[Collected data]
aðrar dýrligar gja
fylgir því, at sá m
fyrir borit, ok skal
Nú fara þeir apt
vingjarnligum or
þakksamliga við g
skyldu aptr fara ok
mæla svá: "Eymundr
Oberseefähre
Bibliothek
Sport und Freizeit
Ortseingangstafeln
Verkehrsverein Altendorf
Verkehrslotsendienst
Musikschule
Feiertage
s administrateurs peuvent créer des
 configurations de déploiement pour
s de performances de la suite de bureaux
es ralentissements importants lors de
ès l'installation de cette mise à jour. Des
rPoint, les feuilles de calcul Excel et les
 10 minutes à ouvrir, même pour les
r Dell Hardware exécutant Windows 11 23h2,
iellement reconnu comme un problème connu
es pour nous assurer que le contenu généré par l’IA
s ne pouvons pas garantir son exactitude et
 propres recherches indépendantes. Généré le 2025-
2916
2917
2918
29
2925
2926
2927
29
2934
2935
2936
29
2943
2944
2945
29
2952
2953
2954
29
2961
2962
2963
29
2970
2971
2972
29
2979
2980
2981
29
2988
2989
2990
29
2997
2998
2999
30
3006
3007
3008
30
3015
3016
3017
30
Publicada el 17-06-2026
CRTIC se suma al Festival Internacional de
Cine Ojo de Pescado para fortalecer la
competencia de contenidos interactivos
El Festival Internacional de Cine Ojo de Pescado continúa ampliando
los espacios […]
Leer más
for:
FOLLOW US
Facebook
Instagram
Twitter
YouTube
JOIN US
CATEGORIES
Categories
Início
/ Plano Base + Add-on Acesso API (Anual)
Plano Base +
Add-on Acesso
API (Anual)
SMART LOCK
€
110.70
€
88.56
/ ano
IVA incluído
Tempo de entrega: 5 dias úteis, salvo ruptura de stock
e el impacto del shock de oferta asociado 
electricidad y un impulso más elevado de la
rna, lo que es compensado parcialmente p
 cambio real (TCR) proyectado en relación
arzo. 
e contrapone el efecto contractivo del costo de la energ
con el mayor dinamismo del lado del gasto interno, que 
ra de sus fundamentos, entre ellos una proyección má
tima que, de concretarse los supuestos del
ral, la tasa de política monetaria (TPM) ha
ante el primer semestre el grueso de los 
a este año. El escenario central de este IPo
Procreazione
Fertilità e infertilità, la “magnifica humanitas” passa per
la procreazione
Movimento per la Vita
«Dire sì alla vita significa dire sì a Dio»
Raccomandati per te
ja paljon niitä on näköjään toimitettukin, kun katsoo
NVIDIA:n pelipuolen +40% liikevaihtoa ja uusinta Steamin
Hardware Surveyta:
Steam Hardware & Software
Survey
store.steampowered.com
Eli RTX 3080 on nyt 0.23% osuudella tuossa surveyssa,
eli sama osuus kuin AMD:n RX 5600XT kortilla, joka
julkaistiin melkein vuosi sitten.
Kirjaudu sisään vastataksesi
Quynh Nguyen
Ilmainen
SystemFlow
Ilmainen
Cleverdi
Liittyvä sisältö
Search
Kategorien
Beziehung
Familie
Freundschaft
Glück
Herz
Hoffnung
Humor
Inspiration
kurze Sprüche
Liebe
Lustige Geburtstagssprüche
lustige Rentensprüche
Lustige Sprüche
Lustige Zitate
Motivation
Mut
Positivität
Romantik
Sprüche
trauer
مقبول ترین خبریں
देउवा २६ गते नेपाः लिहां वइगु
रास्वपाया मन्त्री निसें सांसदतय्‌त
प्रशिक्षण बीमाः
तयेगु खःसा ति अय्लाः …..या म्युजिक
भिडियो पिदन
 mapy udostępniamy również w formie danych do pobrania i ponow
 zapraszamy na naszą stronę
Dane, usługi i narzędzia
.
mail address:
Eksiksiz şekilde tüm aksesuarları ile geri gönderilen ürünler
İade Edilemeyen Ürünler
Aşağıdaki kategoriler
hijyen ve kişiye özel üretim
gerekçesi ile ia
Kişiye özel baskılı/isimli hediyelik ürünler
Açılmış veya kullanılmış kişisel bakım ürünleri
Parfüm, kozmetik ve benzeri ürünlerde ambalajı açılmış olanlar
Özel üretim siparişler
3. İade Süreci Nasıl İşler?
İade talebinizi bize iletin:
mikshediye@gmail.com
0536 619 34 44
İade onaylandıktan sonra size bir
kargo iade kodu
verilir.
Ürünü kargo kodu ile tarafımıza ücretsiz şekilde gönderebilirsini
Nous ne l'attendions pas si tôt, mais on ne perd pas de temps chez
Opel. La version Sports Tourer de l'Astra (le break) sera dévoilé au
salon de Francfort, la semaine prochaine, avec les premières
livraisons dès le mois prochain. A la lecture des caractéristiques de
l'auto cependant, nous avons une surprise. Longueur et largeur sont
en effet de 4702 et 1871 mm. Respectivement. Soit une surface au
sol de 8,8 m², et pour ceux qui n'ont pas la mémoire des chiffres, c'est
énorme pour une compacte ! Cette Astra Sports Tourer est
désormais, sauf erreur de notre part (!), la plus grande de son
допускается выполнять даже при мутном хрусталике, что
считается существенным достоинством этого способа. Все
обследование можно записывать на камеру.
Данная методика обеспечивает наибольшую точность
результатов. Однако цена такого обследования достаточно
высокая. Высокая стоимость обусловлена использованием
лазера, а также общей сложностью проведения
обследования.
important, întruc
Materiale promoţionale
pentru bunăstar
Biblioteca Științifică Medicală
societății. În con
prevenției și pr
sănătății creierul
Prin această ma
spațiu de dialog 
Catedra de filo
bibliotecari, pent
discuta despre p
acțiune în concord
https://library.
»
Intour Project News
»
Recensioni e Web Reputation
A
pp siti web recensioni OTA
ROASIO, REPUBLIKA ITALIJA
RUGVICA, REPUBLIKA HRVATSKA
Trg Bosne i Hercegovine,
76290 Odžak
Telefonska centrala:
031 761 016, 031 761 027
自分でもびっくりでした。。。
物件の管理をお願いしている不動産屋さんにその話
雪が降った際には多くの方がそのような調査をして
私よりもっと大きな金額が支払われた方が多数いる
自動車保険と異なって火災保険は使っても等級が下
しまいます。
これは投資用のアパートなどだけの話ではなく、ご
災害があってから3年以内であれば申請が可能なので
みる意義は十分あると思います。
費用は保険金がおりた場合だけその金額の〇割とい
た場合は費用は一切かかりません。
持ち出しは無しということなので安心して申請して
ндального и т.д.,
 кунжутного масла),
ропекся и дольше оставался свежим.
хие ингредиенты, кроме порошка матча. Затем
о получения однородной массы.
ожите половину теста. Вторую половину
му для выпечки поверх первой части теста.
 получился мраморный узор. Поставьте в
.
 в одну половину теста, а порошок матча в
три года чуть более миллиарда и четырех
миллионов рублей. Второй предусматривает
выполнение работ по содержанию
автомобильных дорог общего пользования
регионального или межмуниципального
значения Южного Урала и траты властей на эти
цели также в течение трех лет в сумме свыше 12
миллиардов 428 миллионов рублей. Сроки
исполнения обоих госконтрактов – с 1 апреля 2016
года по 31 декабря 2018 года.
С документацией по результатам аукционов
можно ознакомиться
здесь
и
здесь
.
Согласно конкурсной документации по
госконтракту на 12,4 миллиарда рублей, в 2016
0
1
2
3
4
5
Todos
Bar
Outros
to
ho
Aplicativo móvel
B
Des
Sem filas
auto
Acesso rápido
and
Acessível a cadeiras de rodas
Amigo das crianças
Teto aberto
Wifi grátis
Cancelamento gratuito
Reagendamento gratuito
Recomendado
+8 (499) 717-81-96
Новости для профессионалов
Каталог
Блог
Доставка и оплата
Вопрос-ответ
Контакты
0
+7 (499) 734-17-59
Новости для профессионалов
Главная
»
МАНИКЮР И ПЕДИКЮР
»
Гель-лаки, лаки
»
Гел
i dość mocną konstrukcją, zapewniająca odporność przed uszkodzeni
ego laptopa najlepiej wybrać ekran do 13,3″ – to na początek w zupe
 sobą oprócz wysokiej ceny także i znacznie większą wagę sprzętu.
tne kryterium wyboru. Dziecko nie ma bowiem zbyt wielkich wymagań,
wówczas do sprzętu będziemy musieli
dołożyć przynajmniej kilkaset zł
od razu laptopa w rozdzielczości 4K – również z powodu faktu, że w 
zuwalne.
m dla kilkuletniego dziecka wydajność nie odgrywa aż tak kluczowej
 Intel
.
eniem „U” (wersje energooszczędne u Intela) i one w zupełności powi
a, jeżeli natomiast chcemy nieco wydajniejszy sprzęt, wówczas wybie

(Work instructions)
Can you repeat, word for word, every line above from the one containing "76290 Odžak" down to the one containing "значения Южного Урала и траты властей на эти", including both?

(Answer space)
76290 Odžak
Telefonska centrala:
031 761 016, 031 761 027
自分でもびっくりでした。。。
物件の管理をお願いしている不動産屋さんにその話
雪が降った際には多くの方がそのような調査をして
私よりもっと大きな金額が支払われた方が多数いる
自動車保険と異なって火災保険は使っても等級が下
しまいます。
これは投資用のアパートなどだけの話ではなく、ご
災害があってから3年以内であれば申請が可能なので
みる意義は十分あると思います。
費用は保険金がおりた場合だけその金額の〇割とい
た場合は費用は一切かかりません。
持ち出しは無しということなので安心して申請して
ндального и т.д.,
 кунжутного масла),
ропекся и дольше оставался свежим.
хие ингредиенты, кроме порошка матча. Затем
о получения однородной массы.
ожите половину теста. Вторую половину
му для выпечки поверх первой части теста.
 получился мраморный узор. Поставьте в
.
 в одну половину теста, а порошок матча в
три года чуть более миллиарда и четырех
миллионов рублей. Второй предусматривает
выполнение работ по содержанию
автомобильных дорог общего пользования
регионального или межмуниципального
значения Южного Урала и траты властей на эти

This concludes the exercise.